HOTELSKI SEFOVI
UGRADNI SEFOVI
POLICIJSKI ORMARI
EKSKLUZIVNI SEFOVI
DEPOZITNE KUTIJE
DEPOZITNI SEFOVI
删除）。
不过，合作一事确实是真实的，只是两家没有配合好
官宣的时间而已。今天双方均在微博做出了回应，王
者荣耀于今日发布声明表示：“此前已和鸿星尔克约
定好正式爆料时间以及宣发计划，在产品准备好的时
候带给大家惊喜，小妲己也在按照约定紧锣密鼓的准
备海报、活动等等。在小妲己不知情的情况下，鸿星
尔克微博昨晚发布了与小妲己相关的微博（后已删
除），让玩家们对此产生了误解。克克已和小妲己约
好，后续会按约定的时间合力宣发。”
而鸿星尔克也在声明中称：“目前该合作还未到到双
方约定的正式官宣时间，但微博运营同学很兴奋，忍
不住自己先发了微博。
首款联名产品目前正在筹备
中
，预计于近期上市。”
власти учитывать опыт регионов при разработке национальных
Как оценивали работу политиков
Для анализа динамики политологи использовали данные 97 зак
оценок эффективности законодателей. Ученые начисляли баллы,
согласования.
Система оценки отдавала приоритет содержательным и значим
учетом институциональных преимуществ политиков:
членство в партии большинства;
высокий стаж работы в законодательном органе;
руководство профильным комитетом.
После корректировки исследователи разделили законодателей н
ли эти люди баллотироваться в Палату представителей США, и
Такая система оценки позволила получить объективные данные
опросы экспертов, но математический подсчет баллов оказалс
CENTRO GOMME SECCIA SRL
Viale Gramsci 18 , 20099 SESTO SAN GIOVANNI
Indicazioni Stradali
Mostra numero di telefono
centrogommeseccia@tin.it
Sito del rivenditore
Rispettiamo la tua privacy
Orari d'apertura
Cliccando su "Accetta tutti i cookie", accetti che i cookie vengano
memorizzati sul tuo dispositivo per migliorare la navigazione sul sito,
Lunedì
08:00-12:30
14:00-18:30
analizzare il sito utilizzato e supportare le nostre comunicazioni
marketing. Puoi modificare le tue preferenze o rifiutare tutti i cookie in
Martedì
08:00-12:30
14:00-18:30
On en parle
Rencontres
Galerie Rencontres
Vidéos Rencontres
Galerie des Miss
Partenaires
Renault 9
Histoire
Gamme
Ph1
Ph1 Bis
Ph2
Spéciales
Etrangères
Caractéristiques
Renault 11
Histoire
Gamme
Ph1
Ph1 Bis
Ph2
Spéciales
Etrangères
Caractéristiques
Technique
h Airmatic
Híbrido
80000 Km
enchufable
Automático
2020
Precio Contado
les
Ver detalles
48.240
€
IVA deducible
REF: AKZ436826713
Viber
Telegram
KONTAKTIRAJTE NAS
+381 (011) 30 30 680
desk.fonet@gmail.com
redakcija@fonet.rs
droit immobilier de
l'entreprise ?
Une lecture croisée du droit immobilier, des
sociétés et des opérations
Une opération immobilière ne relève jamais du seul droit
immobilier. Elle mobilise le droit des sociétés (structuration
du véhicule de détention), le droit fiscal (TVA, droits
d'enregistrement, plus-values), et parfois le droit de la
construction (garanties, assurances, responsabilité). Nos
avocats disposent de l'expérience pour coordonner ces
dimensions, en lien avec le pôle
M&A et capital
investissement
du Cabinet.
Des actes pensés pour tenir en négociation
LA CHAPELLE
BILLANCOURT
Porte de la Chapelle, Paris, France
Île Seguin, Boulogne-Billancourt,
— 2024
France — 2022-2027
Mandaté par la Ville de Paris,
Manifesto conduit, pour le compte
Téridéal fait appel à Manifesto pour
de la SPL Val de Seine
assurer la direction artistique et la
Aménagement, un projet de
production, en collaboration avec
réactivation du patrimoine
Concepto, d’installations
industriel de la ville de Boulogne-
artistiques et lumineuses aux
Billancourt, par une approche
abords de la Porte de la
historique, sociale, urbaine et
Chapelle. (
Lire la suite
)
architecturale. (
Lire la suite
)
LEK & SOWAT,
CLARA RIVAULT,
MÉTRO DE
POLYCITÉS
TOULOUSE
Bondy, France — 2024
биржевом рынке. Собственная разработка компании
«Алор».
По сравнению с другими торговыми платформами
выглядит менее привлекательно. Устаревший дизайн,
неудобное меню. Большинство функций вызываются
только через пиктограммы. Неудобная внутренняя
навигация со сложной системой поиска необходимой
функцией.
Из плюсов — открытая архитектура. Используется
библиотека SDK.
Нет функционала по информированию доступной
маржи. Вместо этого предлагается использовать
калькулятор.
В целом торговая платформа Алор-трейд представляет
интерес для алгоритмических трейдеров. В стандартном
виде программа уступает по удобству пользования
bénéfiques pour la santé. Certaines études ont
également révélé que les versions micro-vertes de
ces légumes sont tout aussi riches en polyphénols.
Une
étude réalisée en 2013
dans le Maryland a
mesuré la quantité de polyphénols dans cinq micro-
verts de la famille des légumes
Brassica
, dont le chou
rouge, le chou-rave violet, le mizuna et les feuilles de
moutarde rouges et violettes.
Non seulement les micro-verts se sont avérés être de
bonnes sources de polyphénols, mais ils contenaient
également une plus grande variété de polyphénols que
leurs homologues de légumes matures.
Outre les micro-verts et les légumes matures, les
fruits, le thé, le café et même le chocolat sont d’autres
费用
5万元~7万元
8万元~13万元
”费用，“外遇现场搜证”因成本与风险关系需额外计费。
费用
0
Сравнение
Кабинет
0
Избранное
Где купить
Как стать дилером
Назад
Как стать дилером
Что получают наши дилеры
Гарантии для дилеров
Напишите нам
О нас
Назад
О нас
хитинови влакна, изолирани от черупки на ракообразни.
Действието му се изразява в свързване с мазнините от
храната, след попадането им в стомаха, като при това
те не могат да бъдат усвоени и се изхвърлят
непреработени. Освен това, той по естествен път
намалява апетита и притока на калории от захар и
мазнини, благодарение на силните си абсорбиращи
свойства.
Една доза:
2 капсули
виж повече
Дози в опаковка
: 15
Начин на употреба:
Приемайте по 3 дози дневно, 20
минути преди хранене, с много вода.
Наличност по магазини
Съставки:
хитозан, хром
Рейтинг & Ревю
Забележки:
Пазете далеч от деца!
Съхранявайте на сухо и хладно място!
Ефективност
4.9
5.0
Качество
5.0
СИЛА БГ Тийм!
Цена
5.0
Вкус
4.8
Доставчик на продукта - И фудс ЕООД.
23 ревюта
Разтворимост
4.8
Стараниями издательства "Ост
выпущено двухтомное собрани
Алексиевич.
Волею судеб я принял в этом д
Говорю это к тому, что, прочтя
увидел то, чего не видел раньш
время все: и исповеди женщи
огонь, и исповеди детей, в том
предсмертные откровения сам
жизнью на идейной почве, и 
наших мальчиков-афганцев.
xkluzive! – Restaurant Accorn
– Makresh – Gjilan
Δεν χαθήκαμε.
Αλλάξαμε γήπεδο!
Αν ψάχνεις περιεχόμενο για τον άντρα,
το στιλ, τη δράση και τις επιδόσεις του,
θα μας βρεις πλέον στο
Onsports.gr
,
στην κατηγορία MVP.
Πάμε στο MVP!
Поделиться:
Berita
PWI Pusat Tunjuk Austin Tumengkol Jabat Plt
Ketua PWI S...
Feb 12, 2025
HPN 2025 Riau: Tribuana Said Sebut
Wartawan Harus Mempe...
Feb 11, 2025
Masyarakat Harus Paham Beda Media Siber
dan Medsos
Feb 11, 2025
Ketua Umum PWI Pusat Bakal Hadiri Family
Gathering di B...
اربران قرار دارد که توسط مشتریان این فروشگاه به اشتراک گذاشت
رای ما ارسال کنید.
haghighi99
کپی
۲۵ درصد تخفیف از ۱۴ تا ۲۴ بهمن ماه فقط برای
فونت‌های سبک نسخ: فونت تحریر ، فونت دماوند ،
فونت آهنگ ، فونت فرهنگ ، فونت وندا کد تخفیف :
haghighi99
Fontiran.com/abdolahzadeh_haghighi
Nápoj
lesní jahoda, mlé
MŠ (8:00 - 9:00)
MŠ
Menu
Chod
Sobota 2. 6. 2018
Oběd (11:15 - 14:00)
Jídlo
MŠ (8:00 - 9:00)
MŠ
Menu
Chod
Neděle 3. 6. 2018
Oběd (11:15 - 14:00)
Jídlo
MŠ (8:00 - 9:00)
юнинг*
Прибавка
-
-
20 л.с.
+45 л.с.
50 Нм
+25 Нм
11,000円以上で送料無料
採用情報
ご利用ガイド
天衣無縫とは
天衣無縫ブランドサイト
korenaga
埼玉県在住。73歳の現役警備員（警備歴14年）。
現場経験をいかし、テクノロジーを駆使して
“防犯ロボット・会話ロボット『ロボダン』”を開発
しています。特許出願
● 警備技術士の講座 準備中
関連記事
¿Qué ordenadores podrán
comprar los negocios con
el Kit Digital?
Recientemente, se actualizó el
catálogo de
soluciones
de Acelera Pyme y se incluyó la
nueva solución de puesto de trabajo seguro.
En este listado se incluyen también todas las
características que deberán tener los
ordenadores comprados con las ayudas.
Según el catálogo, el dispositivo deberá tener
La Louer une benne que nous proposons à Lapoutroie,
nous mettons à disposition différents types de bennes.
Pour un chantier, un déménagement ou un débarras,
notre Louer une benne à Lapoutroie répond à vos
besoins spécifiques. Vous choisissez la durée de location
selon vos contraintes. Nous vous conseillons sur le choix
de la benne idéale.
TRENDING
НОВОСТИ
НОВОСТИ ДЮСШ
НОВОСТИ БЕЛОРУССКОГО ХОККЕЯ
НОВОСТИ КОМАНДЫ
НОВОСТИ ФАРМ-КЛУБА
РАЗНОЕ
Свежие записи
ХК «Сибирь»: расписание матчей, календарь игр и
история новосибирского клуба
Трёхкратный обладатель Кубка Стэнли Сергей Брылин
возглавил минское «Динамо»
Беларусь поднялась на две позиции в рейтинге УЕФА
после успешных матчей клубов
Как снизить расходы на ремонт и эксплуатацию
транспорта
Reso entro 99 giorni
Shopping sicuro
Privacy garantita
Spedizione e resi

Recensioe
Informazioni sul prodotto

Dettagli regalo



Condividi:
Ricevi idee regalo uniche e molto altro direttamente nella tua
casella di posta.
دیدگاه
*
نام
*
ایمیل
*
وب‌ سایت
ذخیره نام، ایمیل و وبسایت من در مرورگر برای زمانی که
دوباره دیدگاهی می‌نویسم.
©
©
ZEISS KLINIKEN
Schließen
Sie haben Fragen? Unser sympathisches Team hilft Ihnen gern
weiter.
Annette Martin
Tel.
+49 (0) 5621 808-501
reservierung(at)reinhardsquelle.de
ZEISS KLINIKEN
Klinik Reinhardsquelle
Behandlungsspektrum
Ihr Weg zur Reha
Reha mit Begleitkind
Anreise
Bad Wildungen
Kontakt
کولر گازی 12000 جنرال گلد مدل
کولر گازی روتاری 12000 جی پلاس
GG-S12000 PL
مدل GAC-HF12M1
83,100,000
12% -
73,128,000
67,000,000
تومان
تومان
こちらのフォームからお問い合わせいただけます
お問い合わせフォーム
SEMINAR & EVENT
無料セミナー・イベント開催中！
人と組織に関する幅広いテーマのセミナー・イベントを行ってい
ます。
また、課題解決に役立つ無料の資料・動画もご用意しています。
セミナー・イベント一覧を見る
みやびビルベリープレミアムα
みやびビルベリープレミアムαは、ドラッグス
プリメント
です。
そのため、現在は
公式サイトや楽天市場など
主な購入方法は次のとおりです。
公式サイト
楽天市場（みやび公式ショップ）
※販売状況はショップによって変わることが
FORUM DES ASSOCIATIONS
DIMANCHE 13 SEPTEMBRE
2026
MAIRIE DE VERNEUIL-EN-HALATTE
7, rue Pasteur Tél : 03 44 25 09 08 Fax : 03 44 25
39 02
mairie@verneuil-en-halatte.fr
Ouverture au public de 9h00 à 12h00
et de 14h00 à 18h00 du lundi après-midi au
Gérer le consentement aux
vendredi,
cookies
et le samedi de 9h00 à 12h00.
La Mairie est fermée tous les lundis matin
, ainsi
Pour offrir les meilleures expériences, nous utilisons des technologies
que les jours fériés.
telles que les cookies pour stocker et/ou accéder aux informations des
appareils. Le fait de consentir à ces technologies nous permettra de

__WRITTEN TASK__
Among the records, find every line with the word "verts" and copy it.

__SOLUTION FOR THIS EXERCISE__
verts de la famille des légumes
Non seulement les micro-verts se sont avérés être de
Outre les micro-verts et les légumes matures, les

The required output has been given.